Wall Street on West Peachtree
Scheller College of Business lecturer and finance expert Jacqueline Garner advises high school students on stock options at Georgia Tech's Wall Street on West Peachtree camp.
Georgia Tech was one of the first colleges in the country to build a Wall Street-style trading floor on campus, and inside we’re creating the next generation of investment bankers, stock traders, and financial experts.
During the regular semester, you can find undergraduate students building Excel models and master’s students from Georgia Tech’s Quantitative and Computational Finance program hard at work in this 2,000-square-foot facility. But when summer rolls around, the high-tech haven is open to high school students who learn the ins and outs of personal finance and investment.
These young minds are starting early, learning how to calculate a mortgage and car payments and even finding about starting a retirement plan as early as possible.
“We talk about risk and return, living below your means, keeping low fees – some of those core fundamental topics of finance,” says Jonathan Clarke, associate professor in the Ernest Scheller Jr. College of Business. “The younger you can start these conversations, the better off they’ll be long-term.”
The dual-display computers and scrolling stock information inside the trading room utilize much of the same technology employed by professional brokerage firms across the world. Students are broken up into groups where they buy and sell stocks based on up-to-the-second evaluations.
“At these workstations we are able to simulate a real-time trading environment,” explains Jacqueline Garner, a lecturer in the Scheller College.
At the end of the week, the teams calculate the total profits they have made from their stock trading decisions.
“We discussed different strategies like buying when stocks are down or selling when they’re up. I suggested buying Google and Starbucks stocks for my team,” high school junior Zavan Croom explains.
“In the beginning we tried to play it safe and invest in what we thought were solid stocks,” explains high school senior Audrey Jordan. “We went all in on a risky stock, and luckily it paid off. We went from last place to first.”
“I think the competition element really makes this fun for these students,” Garner says.
The Ferris-Goldsmith Trading Floor was made possible by generous gifts from a Georgia Tech alumnus and his wife, and the widow of a Georgia Tech graduate: Jere Goldsmith, a 1956 business graduate who retired as first vice president of investments at Merrill Lynch, and his late wife, Barbara; and Joyce Ferris, widow of Dakin Ferris Jr., a 1950 management graduate who served as vice chairman of Merrill Lynch.
“A lot of universities don’t have a space like this,” Garner says. “We’re really lucky at Georgia Tech to have this.”
“I love the two screens,” Jordan says. “It feels like we’re on a real trading floor."
As much fun as the students are having, the faculty are hoping for a more long-term pay off.
“I think a lot of people struggle with even the basics.

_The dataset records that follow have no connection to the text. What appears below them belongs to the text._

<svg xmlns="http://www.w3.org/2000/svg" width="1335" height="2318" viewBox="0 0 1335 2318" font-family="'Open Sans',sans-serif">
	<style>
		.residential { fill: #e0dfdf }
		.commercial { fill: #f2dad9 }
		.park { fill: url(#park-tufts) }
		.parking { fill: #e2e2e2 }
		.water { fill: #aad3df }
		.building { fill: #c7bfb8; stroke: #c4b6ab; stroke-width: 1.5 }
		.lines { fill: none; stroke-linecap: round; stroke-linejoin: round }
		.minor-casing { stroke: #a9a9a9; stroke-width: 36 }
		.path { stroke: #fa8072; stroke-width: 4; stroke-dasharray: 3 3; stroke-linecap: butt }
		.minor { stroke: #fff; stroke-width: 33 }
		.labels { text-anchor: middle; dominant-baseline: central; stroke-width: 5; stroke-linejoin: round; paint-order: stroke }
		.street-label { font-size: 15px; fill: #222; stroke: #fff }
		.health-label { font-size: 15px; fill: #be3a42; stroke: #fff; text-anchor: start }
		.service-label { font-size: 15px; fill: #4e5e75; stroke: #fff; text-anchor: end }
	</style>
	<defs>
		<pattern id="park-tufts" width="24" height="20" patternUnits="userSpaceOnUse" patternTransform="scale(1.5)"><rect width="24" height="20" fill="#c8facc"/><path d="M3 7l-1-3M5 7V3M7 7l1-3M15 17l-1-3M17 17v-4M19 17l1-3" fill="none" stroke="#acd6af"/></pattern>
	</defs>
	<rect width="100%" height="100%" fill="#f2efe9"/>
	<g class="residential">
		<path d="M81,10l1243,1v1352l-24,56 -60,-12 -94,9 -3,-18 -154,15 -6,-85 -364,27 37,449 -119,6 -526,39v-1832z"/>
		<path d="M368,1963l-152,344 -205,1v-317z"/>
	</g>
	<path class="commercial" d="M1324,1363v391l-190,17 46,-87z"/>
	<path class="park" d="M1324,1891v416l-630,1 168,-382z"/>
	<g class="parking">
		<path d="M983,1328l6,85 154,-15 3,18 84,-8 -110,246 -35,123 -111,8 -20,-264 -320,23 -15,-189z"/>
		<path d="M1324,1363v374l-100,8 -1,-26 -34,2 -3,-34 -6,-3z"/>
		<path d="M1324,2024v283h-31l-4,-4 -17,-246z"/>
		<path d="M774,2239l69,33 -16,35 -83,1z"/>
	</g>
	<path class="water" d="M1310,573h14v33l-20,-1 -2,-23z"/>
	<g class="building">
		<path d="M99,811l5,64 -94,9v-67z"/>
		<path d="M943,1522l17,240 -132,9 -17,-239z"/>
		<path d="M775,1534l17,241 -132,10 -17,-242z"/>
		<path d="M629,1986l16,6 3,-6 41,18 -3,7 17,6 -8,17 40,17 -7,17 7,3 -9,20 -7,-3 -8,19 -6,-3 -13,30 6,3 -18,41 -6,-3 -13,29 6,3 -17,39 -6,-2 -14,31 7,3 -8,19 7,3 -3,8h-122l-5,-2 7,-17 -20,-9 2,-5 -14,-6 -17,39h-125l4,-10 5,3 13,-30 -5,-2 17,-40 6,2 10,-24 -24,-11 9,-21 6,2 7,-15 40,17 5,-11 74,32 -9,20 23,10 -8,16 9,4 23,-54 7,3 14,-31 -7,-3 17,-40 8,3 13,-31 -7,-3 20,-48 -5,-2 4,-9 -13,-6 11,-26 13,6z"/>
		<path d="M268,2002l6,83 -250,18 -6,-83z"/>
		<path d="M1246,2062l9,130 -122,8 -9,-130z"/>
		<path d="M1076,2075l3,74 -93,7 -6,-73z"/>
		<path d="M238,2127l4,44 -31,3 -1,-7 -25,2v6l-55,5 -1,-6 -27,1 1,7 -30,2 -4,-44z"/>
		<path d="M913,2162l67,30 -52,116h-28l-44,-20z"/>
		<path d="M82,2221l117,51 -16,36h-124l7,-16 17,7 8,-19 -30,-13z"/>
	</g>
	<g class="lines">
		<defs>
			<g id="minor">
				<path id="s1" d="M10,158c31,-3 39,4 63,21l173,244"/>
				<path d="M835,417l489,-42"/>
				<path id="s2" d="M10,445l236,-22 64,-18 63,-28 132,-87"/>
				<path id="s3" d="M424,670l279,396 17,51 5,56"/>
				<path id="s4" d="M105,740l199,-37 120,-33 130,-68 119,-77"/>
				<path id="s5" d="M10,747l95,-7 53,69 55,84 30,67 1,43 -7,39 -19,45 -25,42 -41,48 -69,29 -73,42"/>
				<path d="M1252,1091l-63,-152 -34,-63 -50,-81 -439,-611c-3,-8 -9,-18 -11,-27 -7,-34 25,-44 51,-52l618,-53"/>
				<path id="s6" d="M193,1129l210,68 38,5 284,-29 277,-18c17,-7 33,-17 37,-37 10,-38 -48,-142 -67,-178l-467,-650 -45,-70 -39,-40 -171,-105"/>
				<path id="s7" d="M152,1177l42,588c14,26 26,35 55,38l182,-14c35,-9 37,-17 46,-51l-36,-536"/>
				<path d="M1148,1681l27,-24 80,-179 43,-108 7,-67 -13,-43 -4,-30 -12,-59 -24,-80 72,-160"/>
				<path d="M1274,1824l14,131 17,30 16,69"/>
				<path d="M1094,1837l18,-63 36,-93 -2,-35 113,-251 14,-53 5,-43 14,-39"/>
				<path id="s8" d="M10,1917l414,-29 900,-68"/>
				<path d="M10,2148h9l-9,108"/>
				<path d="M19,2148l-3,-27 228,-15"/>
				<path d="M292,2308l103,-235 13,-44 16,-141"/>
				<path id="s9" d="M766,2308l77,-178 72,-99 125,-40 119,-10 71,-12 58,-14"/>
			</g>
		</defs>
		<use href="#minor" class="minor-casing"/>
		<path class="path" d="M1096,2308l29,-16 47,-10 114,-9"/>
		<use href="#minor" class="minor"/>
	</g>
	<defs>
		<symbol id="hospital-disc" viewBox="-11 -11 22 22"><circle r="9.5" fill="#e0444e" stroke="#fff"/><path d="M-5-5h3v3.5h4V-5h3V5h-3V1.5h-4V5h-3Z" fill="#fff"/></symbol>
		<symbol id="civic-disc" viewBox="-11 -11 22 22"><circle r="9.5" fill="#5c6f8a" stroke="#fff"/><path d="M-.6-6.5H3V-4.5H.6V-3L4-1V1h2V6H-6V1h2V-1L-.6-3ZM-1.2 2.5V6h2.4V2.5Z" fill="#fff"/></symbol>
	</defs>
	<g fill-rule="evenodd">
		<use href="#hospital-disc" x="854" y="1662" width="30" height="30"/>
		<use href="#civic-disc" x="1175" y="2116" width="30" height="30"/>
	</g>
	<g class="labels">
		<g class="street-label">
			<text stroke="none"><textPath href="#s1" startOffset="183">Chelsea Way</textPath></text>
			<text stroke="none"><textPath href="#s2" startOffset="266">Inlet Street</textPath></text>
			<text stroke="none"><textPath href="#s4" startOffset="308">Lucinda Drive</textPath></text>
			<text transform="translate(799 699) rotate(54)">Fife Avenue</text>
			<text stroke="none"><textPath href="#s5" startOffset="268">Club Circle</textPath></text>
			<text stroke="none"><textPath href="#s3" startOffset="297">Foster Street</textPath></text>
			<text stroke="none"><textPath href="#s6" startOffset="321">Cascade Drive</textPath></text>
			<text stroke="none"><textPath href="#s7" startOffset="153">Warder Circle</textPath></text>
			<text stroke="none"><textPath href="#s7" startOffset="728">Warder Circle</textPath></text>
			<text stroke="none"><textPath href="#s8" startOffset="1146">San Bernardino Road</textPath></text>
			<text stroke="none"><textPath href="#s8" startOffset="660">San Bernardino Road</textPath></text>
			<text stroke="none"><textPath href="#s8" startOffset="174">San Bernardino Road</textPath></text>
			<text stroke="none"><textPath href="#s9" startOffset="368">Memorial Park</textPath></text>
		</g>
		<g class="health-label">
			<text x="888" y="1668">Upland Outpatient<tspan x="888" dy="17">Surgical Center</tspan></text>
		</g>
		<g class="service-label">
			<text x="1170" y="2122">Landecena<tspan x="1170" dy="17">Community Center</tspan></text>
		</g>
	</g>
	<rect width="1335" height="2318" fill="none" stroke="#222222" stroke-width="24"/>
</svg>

Understanding how a mortgage works. Understanding how a retirement plan works. The sooner you can start understanding the better,” Garner states.
“If we had more 20-year-olds and 30-year-olds prepared to make better financial decisions, we’d all see the benefit of that,” says Clarke.
High School students in Georgia Tech's Wall Street on West Peachtree program anxiously watch stock returns as they compete to see who built the best portfolio of investments.